The back of Paddy Griffith's head, as he briefs some of the operation Sealion 'kriegspielers' at Sandhurst, 1974.
I believe I once read somewhere that Forester based his Operation Sealion story on a wargame, or 'kriegspiel', played out at the Sandhurst officer training school after the war. Many wargamers will know of this legendary event, run by Paddy Griffiths, which was played out, in part, by genuine veteran officers of the Allied and Axis forces.
I can't recall where I read of this connection, but I do know that both ended with a similar denouement. However, I believe that Forester's imagined account actually predates the Griffiths kriegspiel - it might've been written during the war? - and the 'novelisation' of the Sandhurst wargame was in fact done by Richard Cox. The latter can be seen (at the time of posting) here.
Anyway, in case you don't know the outcome of these imagined and reconstructed scenarios, I won't spoil it here.
Whilst this is collection is certainly no literary masterpiece, the story of the Sea Lion invasion is a fascinating little imaginative experiment, and would remain such even if it had been based on the Sandhurst wargame. Whilst the brevity of the account means it's not enormously detailed, it's nevertheless clear Forester has researched his subject pretty well, resulting in a quite plausible sounding narrative.
A British map of German plans for Operation Sealion.

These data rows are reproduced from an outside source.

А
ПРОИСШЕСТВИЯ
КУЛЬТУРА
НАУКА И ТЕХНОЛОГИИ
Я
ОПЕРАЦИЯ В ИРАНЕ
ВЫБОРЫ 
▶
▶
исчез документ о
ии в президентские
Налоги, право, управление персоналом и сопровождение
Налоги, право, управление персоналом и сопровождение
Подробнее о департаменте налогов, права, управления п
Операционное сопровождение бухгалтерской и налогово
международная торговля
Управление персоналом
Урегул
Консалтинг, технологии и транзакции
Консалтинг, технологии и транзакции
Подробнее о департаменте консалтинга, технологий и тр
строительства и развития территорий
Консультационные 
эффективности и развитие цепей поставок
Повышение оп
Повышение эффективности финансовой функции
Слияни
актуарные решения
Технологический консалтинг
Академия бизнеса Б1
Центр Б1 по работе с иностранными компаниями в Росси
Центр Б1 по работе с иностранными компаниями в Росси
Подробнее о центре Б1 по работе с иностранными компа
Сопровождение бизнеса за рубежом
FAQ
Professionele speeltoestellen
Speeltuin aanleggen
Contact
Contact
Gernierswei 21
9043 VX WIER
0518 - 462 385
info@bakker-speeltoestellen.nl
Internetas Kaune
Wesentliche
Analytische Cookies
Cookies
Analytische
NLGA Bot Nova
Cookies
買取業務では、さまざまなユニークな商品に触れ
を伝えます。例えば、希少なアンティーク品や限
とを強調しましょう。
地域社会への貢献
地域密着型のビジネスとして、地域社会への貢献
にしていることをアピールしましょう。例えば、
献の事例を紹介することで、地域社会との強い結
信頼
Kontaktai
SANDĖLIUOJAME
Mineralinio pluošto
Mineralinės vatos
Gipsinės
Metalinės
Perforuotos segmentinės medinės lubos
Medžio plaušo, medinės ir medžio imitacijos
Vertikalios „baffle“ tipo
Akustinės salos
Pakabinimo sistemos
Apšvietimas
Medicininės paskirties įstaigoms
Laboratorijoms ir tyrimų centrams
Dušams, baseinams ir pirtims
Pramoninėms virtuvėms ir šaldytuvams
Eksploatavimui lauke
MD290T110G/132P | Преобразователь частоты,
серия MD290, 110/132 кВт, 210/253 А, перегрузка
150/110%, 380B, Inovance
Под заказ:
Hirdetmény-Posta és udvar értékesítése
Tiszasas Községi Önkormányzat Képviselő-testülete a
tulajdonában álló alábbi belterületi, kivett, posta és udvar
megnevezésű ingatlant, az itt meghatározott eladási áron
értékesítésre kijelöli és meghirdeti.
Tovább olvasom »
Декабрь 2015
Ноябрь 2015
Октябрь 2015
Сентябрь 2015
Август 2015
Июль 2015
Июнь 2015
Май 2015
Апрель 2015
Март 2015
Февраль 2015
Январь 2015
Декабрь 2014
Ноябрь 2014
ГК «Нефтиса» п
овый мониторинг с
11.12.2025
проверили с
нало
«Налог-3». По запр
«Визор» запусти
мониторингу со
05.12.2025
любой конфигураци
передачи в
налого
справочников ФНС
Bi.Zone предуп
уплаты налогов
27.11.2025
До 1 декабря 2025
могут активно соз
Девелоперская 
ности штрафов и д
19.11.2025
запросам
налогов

Forester's literary skills - the narrative is peppered with imaginary news bulletins, and refers to imaginary versions of the kind of material (official records, memoirs, reference to post conflict battlefields) that flesh out real campaign narratives - turn his thought experiment into a story well enough written to sustain interest. But it is quite a short/slight affair. A fun quick read, it's whetted my appetite for more in depth treatments.
Before buying this, whilst reading about Forester generally, I felt quite tempted to start in on his Hornblower books, what with my particular interest in the Napoleonic era. But whilst these short stories were all very enjoyable enough to read, they were a bit too 'boys own action adventure' for me, peopled by rather dated stock stereotypes, and displaying a certain overly simplistic chest-beating patriotism I can't really relate to.
Forester has German paratroopers landing successfully in his story.
A boat being converted for Operation Sealion. Forester follows the fate of such a vessel, inc. its cargo and commander in his narrative.
As alluded to above, this slant to the writing isn't so surprising in the light of C S Forester's role at the time, as a propaganda writer based in the US. But in more general stylistic terms, Forester's literary flavour reminded me of a slightly less exciting or accomplished Ian Fleming - fun but rather naff - the only major difference being that Forester's stories (as presented here, at any rate) are, despite the propaganda spin, somewhat more plausible than Fleming's 007 stuff.
Whilst I won't be rushing into the Hornblower chronicles on the strength of reading these stories, I certainly would recommend Gold From Crete to anyone looking for wartime action and adventure of the pulpy throwaway variety - stirring fun for quiet afternoons! And if you're intrigued by alternative histories, then the piece on Hitler's invasion of England is certainly worth reading.
A still - clearly reproduced from a printed source - from the Brownlow & Mollo film It Happened Here, a film I simply have to see (just ordered it!)
 I got my copy via the Amazon UK 'marketplace'.
 Much as I'm fascinated by ideas around France and/or Napoleon's plans to invade Britain in the late 1790s, early 1800s.